Unfortunately, sometimes public defenders forget that every single client is an individual person. For them, their pending case is the most stressful, awful, agonizing part of their lives at that moment. The last thing they want to be told is that their case is “pretty basic” and that cases “like theirs” are worth “X years/months” in custody. Sometimes, us lawyers need gentle reminders (or perhaps more abrupt reminders) that every client we have is an individual who deserves to be treated as such. Even if their case is “basic” and predictable, we shouldn’t necessarily let them know that. Also, assuming that every case of a certain type is “the same” blinds us to the very nuances that we might use to give our clients a better defense.

However, most of the time when our clients complain of issues of “service” they don’t realize that the Public Defender Office is run to provide the very best AND the most efficient legal counsel possible. The customer service is not always first class, but a coach ticket is all they need to arrive at the same exact place. At the end of the day, do you want the lawyer that gives you warm nuts or the one that gets you the best deal?

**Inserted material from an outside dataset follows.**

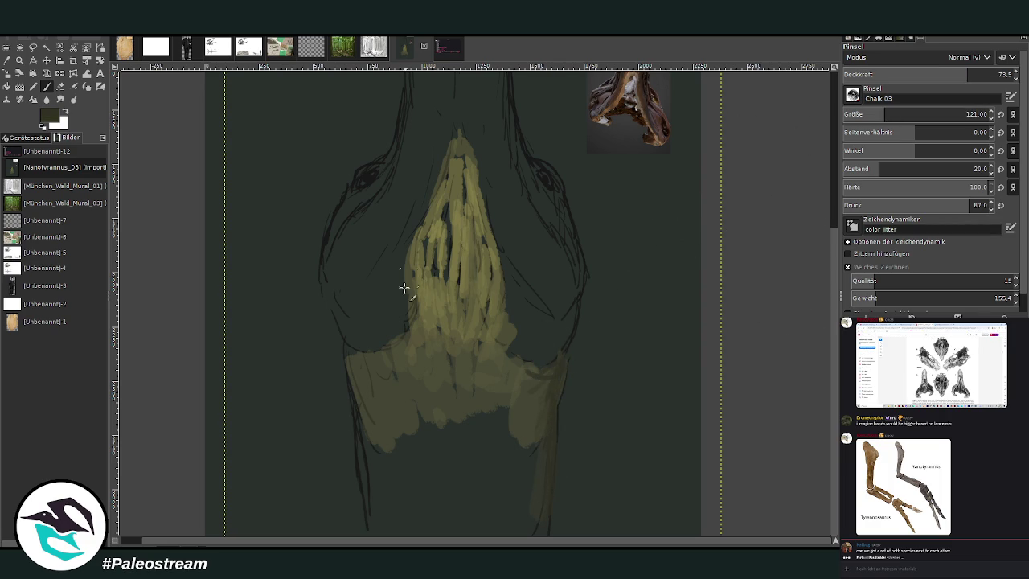
drag(357, 386, 368, 495)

4) My public defender is a “dump truck” who just wants me to plea.

As sad is it makes me to say it, some public defenders are dump trucks. Burnout is common in any helping profession. They have too many cases, and their supervisor doesn’t stop giving them more simply because they have too many open cases at the moment. Sometimes your public defender is a relic from the days when smart/capable/idealistic lawyers rarely went into public defense. Sometimes they are no longer capable of seeing a client as an irreplaceable individual.

I sorely wish I could fire those people myself. But I cannot.

That being said, so-called “dump trucks” are a tiny minority of the talented, dedicated public servants with whom I have served. And it pains me when I see a defendant proudly “fire” his hard working public defender for some putz who hasn’t tried a case in his entire career.

Sometimes this guy is skilled at giving enemas of sunshine to clients who are desperate for good news, and confuse braggadocio with a realistic assessment of possible results for their case. Even more sadly, sometimes these clients trust this lawyer more because they speak their native language (Spanish, Hmong, Vietnamese, etc) and they assume that one of “their own” will look out for them more closely than the well-meaning white person who keeps them waiting for hours until the court-appointed interpreter arrives.

What kills me is that I and other public defenders CHOSE to be public defenders because we love doing jury trials. If you are truly innocent, or if the state is simply trying to railroad you, your public defender will try your case and do it well, because we don’t need our clients to fork over the $50,000 that a decent private lawyer would charge to do a trial-by-jury. We end up doing DOZENS of them throughout a career, and we love it. Your private lawyer is probably scared shitless because he has never had to actually don his war paint and argue your innocence in front of a jury.

And he definitely hasn’t had to do it for the guilty-as-sin clients that we represent.